José Cunha Pereira referiu ainda que no final de 2009 "o departamento de supervisão" do BdP "era um monstro", e que por isso encetou medidas para "autonomizar o 'enforcement' [sancionamento]", de forma a "aumentar a pressão e a força da supervisão" e torná-la "mais intrusiva".

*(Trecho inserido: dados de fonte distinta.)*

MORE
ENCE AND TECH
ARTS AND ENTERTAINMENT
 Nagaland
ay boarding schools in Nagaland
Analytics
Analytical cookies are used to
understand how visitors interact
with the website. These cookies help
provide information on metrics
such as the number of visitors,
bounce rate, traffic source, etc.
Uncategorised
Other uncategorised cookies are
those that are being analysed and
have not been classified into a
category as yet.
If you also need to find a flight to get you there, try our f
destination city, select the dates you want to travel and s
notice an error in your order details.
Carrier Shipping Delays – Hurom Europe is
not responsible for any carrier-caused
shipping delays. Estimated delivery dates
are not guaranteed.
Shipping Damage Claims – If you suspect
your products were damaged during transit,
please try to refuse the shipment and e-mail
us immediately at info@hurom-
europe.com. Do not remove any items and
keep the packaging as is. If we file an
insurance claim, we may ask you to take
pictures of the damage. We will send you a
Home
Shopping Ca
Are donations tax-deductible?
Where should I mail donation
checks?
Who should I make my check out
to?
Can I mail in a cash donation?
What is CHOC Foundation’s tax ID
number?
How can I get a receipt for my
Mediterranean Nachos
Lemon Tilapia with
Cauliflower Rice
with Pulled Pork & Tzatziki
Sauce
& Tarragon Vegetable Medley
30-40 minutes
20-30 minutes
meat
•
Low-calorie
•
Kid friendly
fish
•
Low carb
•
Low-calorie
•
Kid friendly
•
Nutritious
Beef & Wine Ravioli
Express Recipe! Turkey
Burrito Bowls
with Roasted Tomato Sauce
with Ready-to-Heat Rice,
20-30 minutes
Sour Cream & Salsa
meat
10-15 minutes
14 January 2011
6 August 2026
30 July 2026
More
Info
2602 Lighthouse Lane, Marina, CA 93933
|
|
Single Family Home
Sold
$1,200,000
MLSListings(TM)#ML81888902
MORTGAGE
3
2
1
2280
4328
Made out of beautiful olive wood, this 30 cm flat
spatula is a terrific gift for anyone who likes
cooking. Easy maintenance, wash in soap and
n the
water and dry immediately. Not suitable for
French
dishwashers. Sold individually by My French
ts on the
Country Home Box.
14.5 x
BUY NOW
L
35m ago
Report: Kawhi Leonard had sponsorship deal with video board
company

Também presente nesta audição esteve Carlos Eduardo Santos, diretor de supervisão do Banco de Portugal entre 2000 e 2008, que respondeu que não se lembrava, que não tinha "memória" dos acontecimentos questionados pelos deputados, e que não tinha tomado conhecimento da auditoria da EY à CGD.

 

Comissão de ética do BdP "analisou e debateu" escusa do governador

A comissão de ética do Banco de Portugal "analisou e debateu" o pedido de escusa do governador do Banco de Portugal a decisões sobre a auditoria à Caixa Geral de Depósitos (CGD), disse no parlamento com um dos seus membros.

O membro da comissão de ética em causa, José Cunha Pereira, que respondia aos deputados na comissão parlamentar de inquérito na qualidade de ex-diretor de supervisão do Banco de Portugal, disse que a comissão de ética "naturalmente que analisou e discutiu a situação" relativa à escusa de Carlos Costa, que pediu para não participar nas decisões do banco central sobre a auditoria à CGD por ter sido administrador no período analisado.

Questionado pela deputada do PSD Liliana Silva, que afirmou que o governador "não pediu qualquer parecer à comissão de ética" e perguntou se "não o deveria ter feito", José Cunha Pereira não negou.

Quando não nos é pedido o parecer, no mínimo a comissão de ética analisa a situação, debate, já o fez em termos de discussão interna", admitiu, dizendo que não ia "avançar mais por razões que [os deputados] compreendem".

José Cunha Pereira complementou o seu raciocínio dizendo que se trata de "uma relação sigilosa" e que a informação não era sua "mas de três [pessoas], de um órgão".

Não sei se já avancei demais, mas naturalmente que [a comissão de ética] analisou e discutiu a situação, e não é obrigada a transmitir o parecer".

Mais tarde, Liliana Silva disse que tinha "conhecimento de que o governador do Banco de Portugal pediu para ser ouvido pela comissão de ética, o que já aconteceu", e perguntou se havia "relatórios ou algum tipo de conclusão" que pudesse ser partilhada.

José Cunha Pereira disse que foi "objeto de discussão, que essa discussão será formalizada, a última reunião foi em 12 de abril", que a ata é "aprovada na reunião seguinte", e que não podia "avançar" mais informação.

O membro da comissão de ética afirmou ainda que também já foi discutida a situação da vice-governadora Elisa Ferreira, mulher de um ex-administrador da La Seda, empresa implicada no relatório da EY à CGD.